- **Task description**
From the entries below, extract every line that includes the word "with".

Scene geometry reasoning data
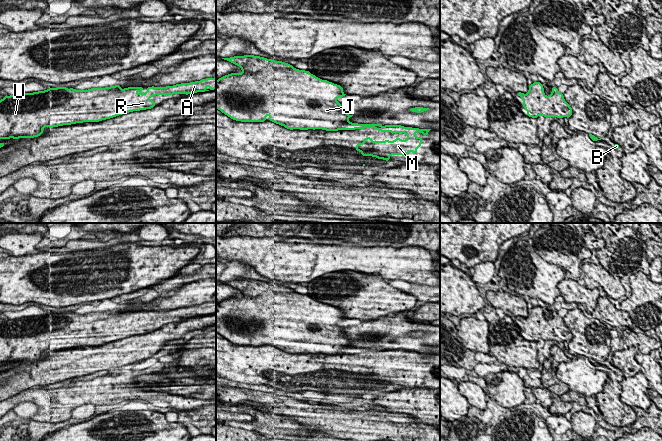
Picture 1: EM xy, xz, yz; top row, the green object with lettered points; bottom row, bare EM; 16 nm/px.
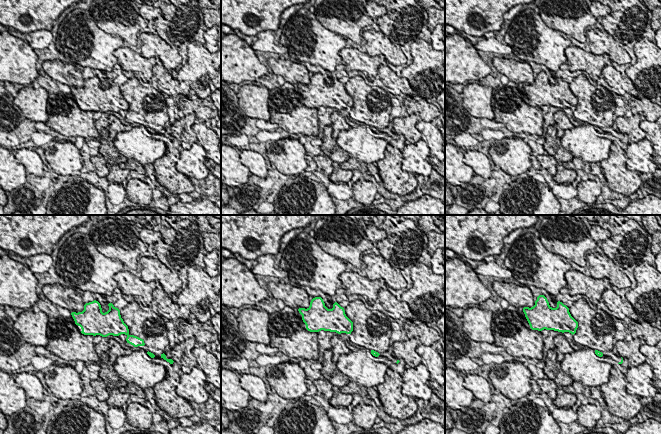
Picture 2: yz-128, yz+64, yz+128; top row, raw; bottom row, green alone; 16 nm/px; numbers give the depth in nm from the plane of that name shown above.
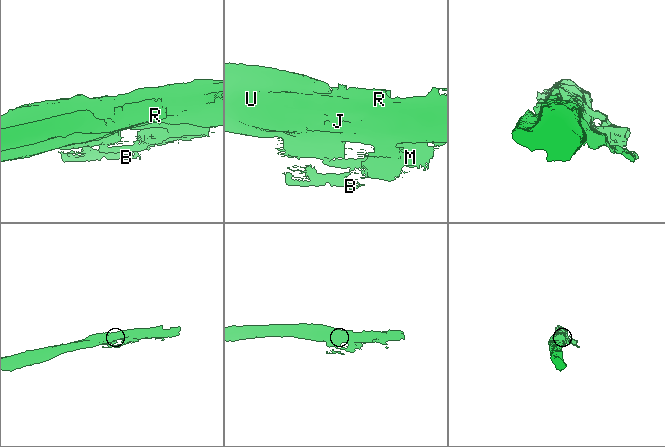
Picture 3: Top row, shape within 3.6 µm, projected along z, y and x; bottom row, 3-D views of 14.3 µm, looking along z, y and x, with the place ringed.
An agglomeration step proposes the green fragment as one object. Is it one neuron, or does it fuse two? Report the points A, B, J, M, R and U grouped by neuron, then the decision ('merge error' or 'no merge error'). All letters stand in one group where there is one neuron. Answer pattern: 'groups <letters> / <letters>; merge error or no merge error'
groups A B J M R U; no merge error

- **Your solution**
Picture 1: EM xy, xz, yz; top row, the green object with lettered points; bottom row, bare EM; 16 nm/px.
Picture 3: Top row, shape within 3.6 µm, projected along z, y and x; bottom row, 3-D views of 14.3 µm, looking along z, y and x, with the place ringed.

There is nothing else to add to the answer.